-------- RECORDS FOR THE TASK
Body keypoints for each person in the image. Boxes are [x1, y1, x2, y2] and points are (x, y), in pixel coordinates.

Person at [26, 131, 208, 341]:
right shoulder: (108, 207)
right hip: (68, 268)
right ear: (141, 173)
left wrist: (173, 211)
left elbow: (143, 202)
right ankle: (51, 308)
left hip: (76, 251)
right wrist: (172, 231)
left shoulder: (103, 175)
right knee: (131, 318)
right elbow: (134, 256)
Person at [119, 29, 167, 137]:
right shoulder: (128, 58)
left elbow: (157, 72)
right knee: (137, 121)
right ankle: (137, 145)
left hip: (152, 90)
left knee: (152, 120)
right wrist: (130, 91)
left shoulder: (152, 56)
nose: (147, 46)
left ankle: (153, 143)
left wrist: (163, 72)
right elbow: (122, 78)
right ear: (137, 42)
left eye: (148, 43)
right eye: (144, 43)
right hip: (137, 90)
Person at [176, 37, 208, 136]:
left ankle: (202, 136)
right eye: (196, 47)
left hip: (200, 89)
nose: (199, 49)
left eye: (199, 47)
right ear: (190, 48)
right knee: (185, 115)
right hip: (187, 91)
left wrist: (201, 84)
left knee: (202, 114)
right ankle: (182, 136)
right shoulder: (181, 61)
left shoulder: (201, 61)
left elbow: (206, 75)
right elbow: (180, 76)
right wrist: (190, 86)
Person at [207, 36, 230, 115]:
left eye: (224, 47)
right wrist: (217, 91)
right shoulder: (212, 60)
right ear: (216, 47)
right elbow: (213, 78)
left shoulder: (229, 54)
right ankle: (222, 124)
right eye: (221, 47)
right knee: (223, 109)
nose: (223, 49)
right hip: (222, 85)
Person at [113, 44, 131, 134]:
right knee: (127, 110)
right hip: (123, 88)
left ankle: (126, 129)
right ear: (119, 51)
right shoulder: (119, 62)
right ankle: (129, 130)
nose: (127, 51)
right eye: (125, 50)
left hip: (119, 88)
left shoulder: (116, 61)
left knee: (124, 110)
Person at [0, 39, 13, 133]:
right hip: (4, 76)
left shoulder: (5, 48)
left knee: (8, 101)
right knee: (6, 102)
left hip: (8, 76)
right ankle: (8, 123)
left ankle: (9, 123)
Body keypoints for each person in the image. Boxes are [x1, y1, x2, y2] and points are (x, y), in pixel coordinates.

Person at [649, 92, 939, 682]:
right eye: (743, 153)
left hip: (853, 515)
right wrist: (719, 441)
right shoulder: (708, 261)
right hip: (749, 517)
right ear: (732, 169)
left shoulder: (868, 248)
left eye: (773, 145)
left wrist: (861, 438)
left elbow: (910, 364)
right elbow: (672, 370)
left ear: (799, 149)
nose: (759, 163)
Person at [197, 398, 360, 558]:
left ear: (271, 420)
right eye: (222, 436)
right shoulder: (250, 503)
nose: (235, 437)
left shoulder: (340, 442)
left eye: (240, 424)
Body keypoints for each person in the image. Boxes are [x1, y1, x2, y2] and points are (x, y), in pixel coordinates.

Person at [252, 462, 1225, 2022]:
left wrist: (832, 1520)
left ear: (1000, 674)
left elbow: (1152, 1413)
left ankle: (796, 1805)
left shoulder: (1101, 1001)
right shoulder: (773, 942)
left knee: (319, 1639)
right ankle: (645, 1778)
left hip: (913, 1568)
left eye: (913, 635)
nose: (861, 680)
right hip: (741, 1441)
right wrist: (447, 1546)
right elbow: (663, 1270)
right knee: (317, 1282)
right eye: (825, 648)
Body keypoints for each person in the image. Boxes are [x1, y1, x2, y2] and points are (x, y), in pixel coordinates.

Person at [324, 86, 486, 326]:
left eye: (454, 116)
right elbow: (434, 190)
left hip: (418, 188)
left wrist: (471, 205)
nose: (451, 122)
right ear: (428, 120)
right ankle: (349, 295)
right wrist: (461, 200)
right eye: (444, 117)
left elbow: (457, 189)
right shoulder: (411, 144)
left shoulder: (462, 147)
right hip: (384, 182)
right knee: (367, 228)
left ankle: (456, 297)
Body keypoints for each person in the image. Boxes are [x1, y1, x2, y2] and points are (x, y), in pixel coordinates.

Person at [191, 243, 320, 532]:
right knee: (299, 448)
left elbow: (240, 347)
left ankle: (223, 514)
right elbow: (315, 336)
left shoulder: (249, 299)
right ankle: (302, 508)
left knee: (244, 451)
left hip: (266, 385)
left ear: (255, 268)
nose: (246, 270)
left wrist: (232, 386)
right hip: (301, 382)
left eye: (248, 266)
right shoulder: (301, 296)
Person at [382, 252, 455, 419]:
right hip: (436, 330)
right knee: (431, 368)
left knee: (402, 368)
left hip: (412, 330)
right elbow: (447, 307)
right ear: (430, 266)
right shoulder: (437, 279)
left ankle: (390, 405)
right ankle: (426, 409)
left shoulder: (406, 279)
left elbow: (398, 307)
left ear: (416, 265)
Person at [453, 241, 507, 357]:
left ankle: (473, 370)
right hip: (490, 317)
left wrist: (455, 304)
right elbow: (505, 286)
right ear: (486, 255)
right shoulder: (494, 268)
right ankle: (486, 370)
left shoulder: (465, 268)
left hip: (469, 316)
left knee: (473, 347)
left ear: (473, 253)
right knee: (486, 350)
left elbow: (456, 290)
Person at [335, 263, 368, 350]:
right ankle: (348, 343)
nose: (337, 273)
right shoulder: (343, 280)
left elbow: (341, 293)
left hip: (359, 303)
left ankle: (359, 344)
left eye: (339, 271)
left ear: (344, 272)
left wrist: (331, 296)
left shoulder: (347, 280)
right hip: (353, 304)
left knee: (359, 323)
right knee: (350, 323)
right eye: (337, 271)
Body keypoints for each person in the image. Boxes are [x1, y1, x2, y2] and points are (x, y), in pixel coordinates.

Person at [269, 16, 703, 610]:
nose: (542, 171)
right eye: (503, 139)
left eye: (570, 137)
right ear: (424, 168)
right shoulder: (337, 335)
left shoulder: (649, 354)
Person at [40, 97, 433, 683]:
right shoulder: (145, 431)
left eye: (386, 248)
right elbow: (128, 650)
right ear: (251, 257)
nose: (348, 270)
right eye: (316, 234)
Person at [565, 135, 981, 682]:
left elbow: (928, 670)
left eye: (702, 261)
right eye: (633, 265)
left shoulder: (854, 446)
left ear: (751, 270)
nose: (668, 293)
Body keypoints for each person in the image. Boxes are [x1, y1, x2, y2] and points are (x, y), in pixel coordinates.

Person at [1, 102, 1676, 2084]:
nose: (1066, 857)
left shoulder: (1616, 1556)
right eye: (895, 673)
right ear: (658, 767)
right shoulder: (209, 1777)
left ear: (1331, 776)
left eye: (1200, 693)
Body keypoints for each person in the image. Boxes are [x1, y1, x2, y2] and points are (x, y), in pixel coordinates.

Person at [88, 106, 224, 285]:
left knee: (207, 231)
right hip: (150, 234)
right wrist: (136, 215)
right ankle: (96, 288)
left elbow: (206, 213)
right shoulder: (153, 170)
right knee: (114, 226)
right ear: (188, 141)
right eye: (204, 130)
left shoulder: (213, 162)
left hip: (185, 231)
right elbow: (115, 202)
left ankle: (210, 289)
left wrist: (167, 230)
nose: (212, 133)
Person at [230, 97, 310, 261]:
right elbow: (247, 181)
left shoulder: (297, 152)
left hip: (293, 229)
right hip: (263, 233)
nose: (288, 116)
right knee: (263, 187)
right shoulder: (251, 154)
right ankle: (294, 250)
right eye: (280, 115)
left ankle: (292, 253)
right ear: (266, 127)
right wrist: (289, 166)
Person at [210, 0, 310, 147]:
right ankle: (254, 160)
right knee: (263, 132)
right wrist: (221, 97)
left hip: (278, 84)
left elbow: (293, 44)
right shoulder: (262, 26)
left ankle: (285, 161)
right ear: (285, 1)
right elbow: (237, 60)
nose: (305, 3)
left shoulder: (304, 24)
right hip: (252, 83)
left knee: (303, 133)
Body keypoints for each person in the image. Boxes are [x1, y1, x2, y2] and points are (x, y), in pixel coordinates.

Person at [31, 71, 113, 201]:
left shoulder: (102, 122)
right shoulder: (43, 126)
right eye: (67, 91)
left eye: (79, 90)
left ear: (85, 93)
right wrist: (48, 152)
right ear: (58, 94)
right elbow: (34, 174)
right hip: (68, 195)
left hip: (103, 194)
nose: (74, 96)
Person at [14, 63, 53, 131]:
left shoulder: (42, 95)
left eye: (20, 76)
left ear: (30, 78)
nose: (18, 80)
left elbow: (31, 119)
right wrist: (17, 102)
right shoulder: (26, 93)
----------------
Restate, word for word, the listing above from its first line through the line that contains "left shoulder: (229, 54)", keeping both of those lines.

Body keypoints for each person in the image. Boxes are [x1, y1, x2, y2] and points are (x, y), in pixel coordinates.

Person at [26, 131, 208, 341]:
right shoulder: (108, 207)
right hip: (68, 268)
right ear: (141, 173)
left wrist: (173, 211)
left elbow: (143, 202)
right ankle: (51, 308)
left hip: (76, 251)
right wrist: (172, 231)
left shoulder: (103, 175)
right knee: (131, 318)
right elbow: (134, 256)
Person at [119, 29, 167, 137]:
right shoulder: (128, 58)
left elbow: (157, 72)
right knee: (137, 121)
right ankle: (137, 145)
left hip: (152, 90)
left knee: (152, 120)
right wrist: (130, 91)
left shoulder: (152, 56)
nose: (147, 46)
left ankle: (153, 143)
left wrist: (163, 72)
right elbow: (122, 78)
right ear: (137, 42)
left eye: (148, 43)
right eye: (144, 43)
right hip: (137, 90)
Person at [176, 37, 208, 136]:
left ankle: (202, 136)
right eye: (196, 47)
left hip: (200, 89)
nose: (199, 49)
left eye: (199, 47)
right ear: (190, 48)
right knee: (185, 115)
right hip: (187, 91)
left wrist: (201, 84)
left knee: (202, 114)
right ankle: (182, 136)
right shoulder: (181, 61)
left shoulder: (201, 61)
left elbow: (206, 75)
right elbow: (180, 76)
right wrist: (190, 86)
Person at [207, 36, 230, 115]:
left eye: (224, 47)
right wrist: (217, 91)
right shoulder: (212, 60)
right ear: (216, 47)
right elbow: (213, 78)
left shoulder: (229, 54)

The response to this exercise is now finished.